Taking a regional approach to common problems is never easy in Northeast Ohio, the many units of local government loath to surrender authority, even to advance the common good. That has been illustrated again and again in the two-year legal battle between five communities in northern Summit County and the Northeast Ohio Regional Sewer District.
Fortunately, the Hudson City Council last week approved a settlement with the sewer district that should set a pattern for four other communities in Summit County. The approval of Richfield, Sagamore Hills Township, Northfield and Macedonia is crucial. The settlement is an all-or-nothing deal. If one community backs out, fighting will resume. Summit County also was part of the lawsuit challenging the sewer district and so needs to sign off on the settlement.
The core issue was the imposition of a stormwater management fee, about $57 a year for the average homeowner. Businesses would be charged more, based on impervious surfaces such as driveways. Still, the settlement includes a break for large businesses, reflecting concerns about crimping economic development. Fees will be fixed through 2014, rising a maximum of 5 percent a year through 2021. Twenty-five percent of the fee will be returned to communities for local projects.
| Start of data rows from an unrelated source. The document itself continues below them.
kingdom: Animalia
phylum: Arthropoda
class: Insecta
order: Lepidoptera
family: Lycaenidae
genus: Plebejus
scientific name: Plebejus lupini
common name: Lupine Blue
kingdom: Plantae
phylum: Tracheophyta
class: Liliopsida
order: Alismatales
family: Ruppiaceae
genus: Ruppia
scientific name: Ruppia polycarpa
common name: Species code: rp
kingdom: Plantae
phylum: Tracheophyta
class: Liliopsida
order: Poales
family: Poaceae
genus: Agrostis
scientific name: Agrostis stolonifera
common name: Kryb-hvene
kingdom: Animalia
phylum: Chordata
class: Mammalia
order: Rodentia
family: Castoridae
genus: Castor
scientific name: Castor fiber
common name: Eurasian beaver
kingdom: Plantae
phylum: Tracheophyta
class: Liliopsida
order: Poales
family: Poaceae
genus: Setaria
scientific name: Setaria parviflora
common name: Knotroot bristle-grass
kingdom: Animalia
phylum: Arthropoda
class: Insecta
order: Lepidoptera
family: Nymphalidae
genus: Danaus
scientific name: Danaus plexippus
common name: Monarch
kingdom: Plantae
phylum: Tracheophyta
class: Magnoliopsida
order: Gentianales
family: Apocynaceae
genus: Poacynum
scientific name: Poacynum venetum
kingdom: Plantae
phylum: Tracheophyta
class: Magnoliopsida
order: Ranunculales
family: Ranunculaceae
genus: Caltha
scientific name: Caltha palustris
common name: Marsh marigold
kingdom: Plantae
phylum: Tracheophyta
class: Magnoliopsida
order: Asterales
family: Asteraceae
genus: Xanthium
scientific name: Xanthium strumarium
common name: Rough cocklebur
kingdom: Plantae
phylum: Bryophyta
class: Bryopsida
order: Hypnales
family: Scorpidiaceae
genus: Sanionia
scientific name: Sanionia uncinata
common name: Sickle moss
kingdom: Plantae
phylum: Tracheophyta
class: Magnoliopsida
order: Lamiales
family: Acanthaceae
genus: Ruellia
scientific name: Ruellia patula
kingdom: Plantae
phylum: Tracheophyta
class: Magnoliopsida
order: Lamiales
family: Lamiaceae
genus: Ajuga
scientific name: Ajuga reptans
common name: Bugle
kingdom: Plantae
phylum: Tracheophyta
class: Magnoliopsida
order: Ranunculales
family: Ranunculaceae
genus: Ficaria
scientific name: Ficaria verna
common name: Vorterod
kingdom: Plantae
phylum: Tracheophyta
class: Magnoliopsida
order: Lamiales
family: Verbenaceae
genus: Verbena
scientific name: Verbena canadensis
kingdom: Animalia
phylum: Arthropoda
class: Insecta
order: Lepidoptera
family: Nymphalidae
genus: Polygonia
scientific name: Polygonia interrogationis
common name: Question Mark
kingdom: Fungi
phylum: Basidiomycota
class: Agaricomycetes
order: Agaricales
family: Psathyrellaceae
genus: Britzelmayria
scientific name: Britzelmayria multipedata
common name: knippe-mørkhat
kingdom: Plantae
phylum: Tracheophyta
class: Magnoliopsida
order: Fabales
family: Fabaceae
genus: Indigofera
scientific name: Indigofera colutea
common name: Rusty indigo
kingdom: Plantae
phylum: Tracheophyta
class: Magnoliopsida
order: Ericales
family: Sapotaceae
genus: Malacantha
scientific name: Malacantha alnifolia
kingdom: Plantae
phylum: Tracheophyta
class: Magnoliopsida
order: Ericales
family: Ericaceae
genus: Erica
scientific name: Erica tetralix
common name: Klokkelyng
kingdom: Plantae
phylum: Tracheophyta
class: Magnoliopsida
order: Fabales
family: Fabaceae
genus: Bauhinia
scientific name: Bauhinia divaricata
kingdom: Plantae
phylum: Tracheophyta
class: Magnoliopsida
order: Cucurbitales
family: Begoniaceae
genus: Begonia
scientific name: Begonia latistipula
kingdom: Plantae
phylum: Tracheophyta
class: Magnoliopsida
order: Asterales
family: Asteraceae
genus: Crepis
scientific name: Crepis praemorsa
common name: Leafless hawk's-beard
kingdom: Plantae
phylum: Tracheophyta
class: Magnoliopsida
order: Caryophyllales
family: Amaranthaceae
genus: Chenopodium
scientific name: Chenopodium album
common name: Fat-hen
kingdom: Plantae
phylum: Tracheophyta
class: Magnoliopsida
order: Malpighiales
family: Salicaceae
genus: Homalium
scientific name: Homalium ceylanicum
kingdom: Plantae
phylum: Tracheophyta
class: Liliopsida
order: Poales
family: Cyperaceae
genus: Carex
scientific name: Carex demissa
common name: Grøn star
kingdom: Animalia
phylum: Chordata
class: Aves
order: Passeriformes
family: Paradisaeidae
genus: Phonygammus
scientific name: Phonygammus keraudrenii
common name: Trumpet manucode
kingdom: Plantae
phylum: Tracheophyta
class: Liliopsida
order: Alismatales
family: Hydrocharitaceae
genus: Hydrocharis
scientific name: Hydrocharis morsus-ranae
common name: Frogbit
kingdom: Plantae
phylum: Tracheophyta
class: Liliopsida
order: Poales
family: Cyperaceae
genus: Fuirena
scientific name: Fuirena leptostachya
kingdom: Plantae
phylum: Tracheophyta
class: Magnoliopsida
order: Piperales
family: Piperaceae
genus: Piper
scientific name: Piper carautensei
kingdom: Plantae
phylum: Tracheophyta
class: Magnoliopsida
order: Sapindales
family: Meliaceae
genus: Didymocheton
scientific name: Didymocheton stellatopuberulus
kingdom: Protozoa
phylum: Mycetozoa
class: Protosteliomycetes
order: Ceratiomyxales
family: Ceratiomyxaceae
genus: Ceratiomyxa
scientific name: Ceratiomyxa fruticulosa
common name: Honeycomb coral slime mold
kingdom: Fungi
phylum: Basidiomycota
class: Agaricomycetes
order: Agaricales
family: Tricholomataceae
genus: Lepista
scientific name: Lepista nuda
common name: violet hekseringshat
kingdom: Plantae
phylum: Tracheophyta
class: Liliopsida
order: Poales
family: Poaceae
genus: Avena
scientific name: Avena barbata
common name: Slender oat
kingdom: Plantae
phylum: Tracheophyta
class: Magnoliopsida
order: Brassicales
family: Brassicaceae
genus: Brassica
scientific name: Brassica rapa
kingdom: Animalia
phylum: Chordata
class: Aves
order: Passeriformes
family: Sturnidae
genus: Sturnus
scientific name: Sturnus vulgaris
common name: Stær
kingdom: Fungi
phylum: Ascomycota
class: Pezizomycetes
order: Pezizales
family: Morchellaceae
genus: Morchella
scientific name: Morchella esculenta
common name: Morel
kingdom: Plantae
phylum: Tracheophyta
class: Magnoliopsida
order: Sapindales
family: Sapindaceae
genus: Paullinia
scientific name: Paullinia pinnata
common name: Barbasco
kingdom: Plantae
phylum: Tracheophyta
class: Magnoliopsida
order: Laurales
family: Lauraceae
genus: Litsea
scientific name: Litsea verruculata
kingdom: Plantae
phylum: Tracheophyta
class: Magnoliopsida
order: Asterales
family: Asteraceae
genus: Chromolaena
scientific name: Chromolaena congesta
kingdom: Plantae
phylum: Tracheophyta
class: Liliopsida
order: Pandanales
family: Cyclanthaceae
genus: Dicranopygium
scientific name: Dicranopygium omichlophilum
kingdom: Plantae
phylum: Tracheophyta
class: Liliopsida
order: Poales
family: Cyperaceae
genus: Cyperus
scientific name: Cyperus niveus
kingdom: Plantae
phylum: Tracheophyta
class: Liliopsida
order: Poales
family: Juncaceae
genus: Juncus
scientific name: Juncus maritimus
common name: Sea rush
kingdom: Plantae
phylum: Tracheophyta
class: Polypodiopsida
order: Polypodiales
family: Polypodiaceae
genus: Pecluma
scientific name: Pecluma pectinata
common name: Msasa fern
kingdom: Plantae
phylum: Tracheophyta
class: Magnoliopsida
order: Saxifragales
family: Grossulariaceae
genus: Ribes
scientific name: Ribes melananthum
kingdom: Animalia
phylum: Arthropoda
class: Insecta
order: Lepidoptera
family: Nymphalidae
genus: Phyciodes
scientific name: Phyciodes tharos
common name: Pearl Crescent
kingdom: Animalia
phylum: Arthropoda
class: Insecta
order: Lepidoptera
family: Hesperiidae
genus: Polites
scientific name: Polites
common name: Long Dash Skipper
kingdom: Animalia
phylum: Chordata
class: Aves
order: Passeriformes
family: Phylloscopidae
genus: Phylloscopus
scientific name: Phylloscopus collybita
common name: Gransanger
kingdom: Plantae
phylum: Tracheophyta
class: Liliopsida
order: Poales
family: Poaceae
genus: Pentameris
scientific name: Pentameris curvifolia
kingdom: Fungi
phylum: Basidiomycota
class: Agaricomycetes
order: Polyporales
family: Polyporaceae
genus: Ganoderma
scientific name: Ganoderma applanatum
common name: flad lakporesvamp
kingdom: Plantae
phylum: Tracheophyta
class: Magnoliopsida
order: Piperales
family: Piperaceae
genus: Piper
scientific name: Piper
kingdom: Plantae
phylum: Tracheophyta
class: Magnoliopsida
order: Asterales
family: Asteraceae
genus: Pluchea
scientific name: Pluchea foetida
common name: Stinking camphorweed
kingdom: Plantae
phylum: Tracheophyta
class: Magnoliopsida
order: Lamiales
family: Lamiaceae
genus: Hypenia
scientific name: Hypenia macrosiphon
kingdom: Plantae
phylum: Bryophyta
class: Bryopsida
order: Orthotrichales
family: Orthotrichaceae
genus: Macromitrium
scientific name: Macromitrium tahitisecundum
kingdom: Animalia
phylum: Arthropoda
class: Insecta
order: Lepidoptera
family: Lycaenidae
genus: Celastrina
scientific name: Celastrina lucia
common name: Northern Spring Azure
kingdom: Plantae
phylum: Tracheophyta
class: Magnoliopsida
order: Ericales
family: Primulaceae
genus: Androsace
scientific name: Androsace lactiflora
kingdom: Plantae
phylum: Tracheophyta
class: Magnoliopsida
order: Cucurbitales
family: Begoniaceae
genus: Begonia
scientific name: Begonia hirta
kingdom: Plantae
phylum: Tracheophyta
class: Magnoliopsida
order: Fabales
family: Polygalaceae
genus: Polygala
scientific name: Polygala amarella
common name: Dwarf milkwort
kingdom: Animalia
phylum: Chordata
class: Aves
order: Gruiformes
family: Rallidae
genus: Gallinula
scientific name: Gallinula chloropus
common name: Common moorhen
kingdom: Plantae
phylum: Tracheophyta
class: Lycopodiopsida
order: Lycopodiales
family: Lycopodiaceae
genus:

What the district has in mind is $25 million a year in projects that would prevent runoff from causing erosion, flooding properties and cars and damaging the water quality of Lake Erie.
The sound assumption behind the district, formed in 1972, is that stormwater problems do not follow political boundaries. They track watershed boundaries. The formation of the district also recognized the chronic failure of community-by-community stormwater projects, a piecemeal approach that too often merely pushed flooding problems farther downstream.
Yet to be resolved are challenges by 11 Cuyahoga County suburbs and a group of property owners and associations, who also argued that the stormwater fee is a tax that should be approved by the voters. They, too, should settle, recognizing that the most efficient and effective way to resolve flooding and water quality problems is to embrace regionalism, not resist it.